Depoimentos de ministros confirmam resistência de Moro para troca na PF
O chefe do Gabinete de Segurança Institucional, general Augusto Heleno, disse ontem, em depoimento à Polícia Federal, que sabia do impasse entre Jair Bolsonaro (sem partido) e Sergio Moro em relação ao comando da PF. O militar afirmou que "nunca entendeu" o motivo da insatisfação do ex-ministro da Justiça e Segurança Pública.
"Ressaltando que nunca entendeu o motivo da rejeição obstinada do então ministro Moro à troca do diretor-geral", disse Heleno, segundo a transcrição de seu depoimento, ao qual o UOL teve acesso.
Também ministro palaciano, Luiz Eduardo Ramos (Secretaria de Governo) disse aos investigadores considerar "evidente" o aborrecimento de Moro com o interesse de Bolsonaro em substituir a chefia da Polícia Federal. Ele afirmou ainda que, por iniciativa própria, tentou contornar a situação e chegou a ligar para o ex-ministro da Justiça em busca de uma solução. O telefonema teria ocorrido sem o conhecimento do presidente.
Segundo Ramos, o ex-juiz da Lava Jato "deixou de forma contundente e clara que indicaria apenas o nome do delegado de polícia Disney Rosseti, e que além disso não aceitaria mais ouvir falar da troca de superintendentes ou de diretor-geral".
Moro acusa Bolsonaro de tentar intervir no trabalho da PF por interesse pessoal. Diante da resistência do ex-ministro, segundo relatou ele ao pedir demissão, o mandatário teria feito ameaça de demiti-lo caso a troca na direção-geral não fosse efetivada.
A insatisfação de Bolsonaro com a gestão da Polícia Federal teria começado um ano antes, quando ele tornou pública a sua vontade de trocar a chefia da superintendência da instituição no Rio de Janeiro — reduto político da família do presidente. A mudança esbarrou no ex-diretor-geral, o delegado Maurício Valeixo, um dos homens de confiança de Moro.

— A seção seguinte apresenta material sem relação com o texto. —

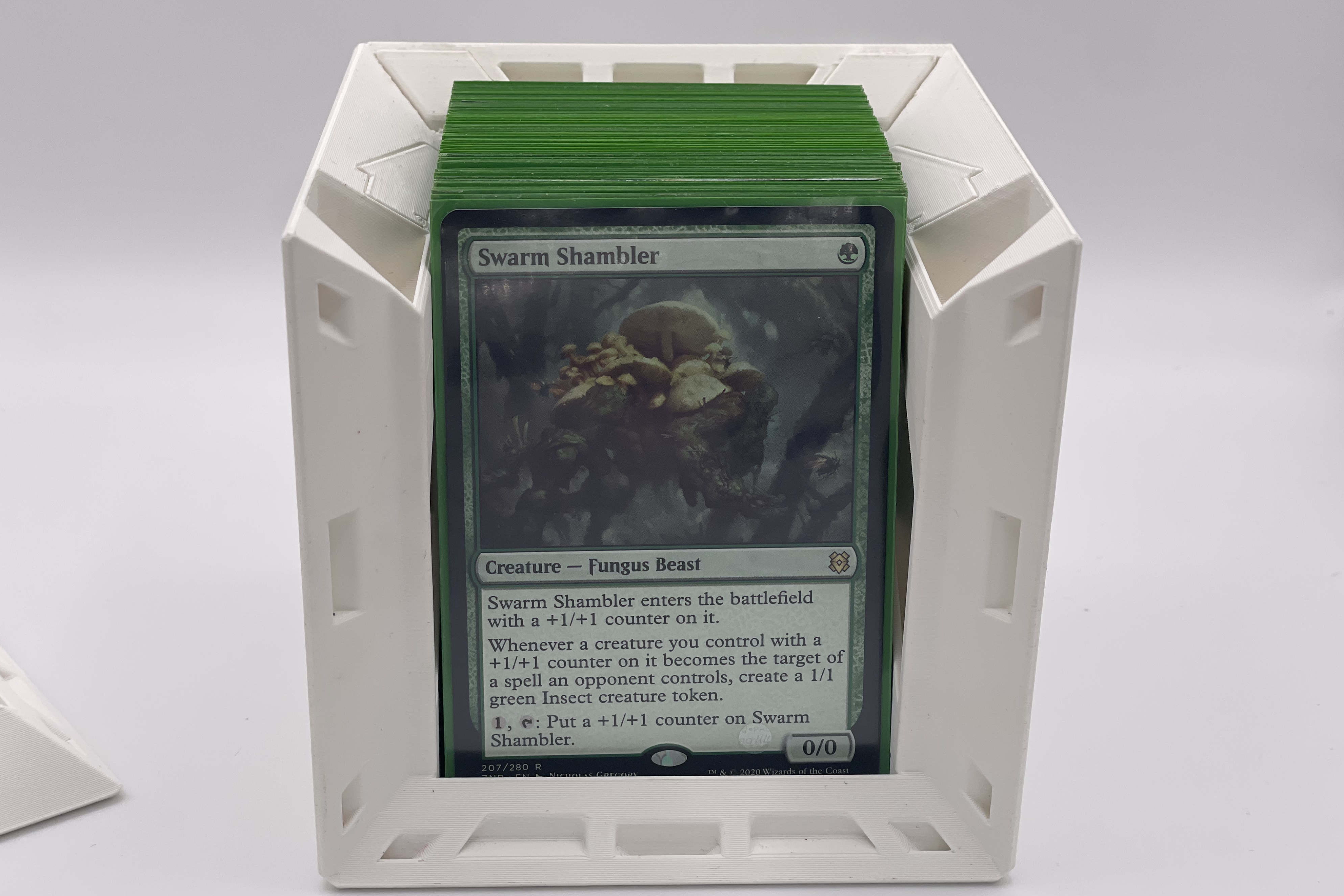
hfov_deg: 36.2
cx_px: 677
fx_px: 2053
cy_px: 460
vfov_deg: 24.6
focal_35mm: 55
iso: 25
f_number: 2
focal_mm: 6
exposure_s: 1/176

A PF fluminense conduz casos que são sensíveis para Bolsonaro e que podem eventualmente gerar problemas para ele. Um deles envolvia um dos filhos, o senador Flávio Bolsonaro (Republicanos-RJ) e seu ex-assessor Fabricio Queiroz — trata-se de suposto esquema de rachadinha (desvio de salários de funcionários) na Assembleia Legislativa do Rio, onde o parlamentar exerceu mandato de deputado estadual.
Ao deixar o governo, Moro disse que o momento no qual foi ameaçado de demissão por Bolsonaro ocorreu em uma reunião ministerial realizada no dia 22 de abril. Como o encontro foi filmado à época, a defesa do ex-ministro solicitou que as imagens fossem divulgadas à sociedade. O STF (Supremo Tribunal Federal) abriu inquérito para apurar o caso. Ramos, Heleno e o também ministro Walter de Souza Braga Netto (Casa Civil) prestaram depoimento ontem no âmbito dessa investigação.

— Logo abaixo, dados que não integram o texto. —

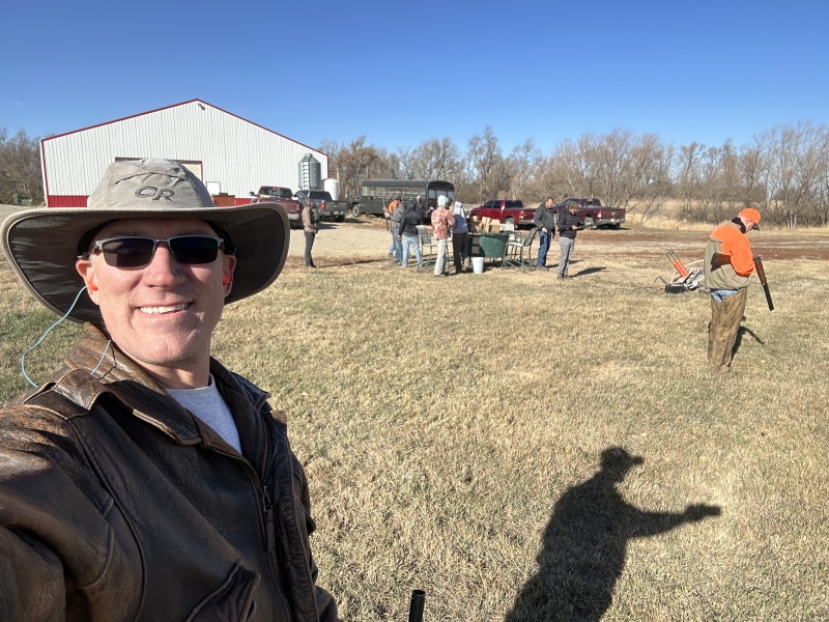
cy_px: 311
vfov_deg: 58.9
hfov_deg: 73.9
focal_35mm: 23
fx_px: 551
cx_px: 414
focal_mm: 2.69
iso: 25
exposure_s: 1/1316
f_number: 1.9
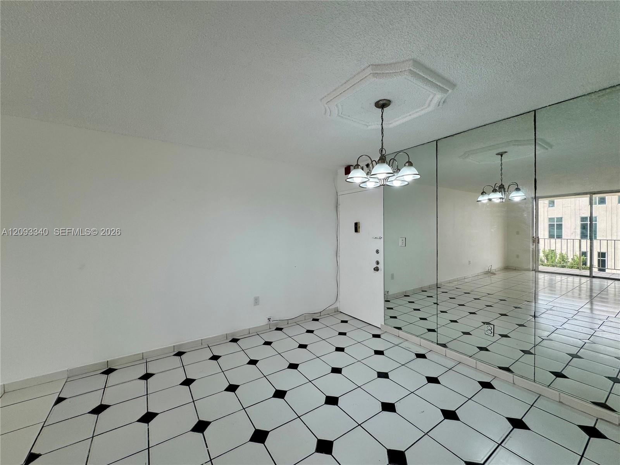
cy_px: 232
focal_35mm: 14
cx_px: 310
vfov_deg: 85.7
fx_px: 251
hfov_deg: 102.1
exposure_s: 1/120
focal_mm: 2.22
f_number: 2.2
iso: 50
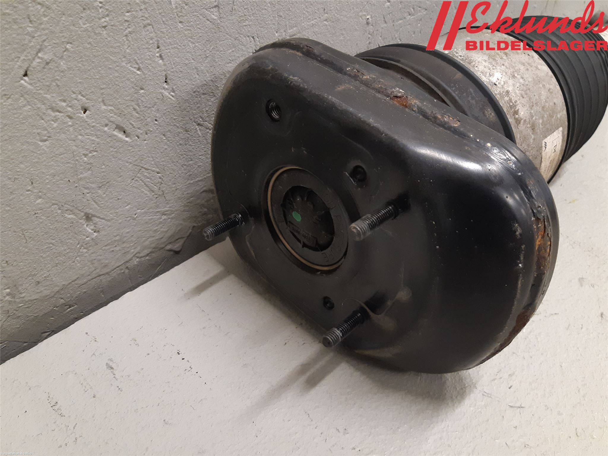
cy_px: 228
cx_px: 304
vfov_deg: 53.1
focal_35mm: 26
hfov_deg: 67.3
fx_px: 457
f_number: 1.7
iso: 200
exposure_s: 1/50
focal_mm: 3.93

"Vão cair do cavalo", diz Bolsonaro
Bolsonaro voltou a negar hoje ter feito qualquer referência literal à Polícia Federal no vídeo da reunião ministerial de 22 de abril.
A declaração do presidente diverge do depoimento de Ramos, que disse aos investigadores ter ouvido o presidente se manifestar "de forma contundente sobre a qualidade dos relatórios de inteligência produzidos pela Abin [Agência Brasileira de Inteligência], Forças Armadas, Polícia Federal, entre outros".
Na avaliação de Bolsonaro, o subordinado se enganou ao depor ontem na PF. "Ramos se equivocou. Mas como é reunião, eu tenho o vídeo", disse ao deixar o Palácio da Alvorada na manhã de hoje.
Ainda de acordo com o mandatário, quem o acusar de mentir vai "cair do cavalo".
"Vão cair do cavalo sobre o vídeo. Eu não falo 'Polícia Federal', não existe a palavra 'federal' em todo o vídeo", alegou. "Não existe a palavra superintendência. Não existe a palavra investigação sobre filhos."
Segundo apurou o UOL, o apego à literalidade é uma das estratégias que Bolsonaro utilizará para se defender das acusações de Moro. Ontem, pessoas que viram o vídeo da reunião relataram que o presidente citou suposta perseguição à sua família para justificar a necessidade de promover mudanças em unidades regionais da PF.